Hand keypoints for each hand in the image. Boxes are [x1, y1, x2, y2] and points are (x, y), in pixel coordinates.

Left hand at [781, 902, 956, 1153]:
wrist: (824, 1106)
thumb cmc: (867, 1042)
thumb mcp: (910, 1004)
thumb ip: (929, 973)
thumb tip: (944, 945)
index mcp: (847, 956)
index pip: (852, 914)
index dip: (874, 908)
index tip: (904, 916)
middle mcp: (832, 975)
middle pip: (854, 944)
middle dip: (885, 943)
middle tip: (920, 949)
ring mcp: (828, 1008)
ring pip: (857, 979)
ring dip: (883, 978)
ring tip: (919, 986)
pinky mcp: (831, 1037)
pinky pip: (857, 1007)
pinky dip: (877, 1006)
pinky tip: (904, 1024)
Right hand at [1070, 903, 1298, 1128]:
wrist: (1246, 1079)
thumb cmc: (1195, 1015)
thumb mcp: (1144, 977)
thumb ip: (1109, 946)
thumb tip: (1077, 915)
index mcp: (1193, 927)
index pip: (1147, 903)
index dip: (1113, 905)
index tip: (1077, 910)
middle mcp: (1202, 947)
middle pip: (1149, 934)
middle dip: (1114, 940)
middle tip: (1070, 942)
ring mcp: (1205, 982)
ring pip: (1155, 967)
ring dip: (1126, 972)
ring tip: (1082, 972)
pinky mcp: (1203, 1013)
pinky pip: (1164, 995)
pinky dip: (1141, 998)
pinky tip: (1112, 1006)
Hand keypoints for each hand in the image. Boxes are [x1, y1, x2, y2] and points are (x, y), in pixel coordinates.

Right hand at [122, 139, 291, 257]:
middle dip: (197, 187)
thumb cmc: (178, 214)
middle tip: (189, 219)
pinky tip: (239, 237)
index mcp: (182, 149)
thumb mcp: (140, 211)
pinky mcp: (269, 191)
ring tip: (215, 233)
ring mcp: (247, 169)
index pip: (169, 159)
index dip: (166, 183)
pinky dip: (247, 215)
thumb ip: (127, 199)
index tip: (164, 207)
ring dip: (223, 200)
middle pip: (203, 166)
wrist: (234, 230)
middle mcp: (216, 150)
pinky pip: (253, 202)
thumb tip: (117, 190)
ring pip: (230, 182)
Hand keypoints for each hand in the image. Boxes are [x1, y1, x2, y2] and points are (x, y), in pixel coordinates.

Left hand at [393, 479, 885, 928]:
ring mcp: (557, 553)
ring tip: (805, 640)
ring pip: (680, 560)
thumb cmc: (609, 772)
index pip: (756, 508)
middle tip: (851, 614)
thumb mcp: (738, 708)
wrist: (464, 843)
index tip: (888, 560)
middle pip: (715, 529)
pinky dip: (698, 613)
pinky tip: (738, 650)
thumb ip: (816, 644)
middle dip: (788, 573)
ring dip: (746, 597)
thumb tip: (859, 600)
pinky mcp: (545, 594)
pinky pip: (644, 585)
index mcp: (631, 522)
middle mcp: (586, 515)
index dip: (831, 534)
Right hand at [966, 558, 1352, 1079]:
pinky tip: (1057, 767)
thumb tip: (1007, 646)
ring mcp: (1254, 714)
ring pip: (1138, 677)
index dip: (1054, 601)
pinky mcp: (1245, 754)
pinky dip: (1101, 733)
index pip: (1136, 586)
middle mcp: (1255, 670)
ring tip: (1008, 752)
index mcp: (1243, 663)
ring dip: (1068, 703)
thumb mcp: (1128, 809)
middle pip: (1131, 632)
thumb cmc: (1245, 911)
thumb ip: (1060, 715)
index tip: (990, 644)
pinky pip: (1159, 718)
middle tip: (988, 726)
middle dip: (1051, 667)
########
### [ACTION ITEM]
Write down again, exactly as given, only the lines above that fall from the line with "middle mcp: (216, 150)" to the line with "index dip: (831, 534)", inclusive.

### [ANSWER TO THIS PROBLEM]
middle mcp: (216, 150)
pinky pip: (253, 202)
thumb tip: (117, 190)
ring pip: (230, 182)
Hand keypoints for each hand in the image. Boxes are [x1, y1, x2, y2] and points are (x, y), in pixel coordinates.

Left hand at [393, 479, 885, 928]:
ring mcp: (557, 553)
ring tip: (805, 640)
ring pip: (680, 560)
thumb cmc: (609, 772)
index pip: (756, 508)
middle tip: (851, 614)
thumb mcp: (738, 708)
wrist: (464, 843)
index tip: (888, 560)
middle pip: (715, 529)
pinky dip: (698, 613)
pinky tip: (738, 650)
thumb ip: (816, 644)
middle dip: (788, 573)
ring dip: (746, 597)
thumb tip: (859, 600)
pinky mcp: (545, 594)
pinky pip: (644, 585)
index mcp: (631, 522)
middle mcp: (586, 515)
index dip: (831, 534)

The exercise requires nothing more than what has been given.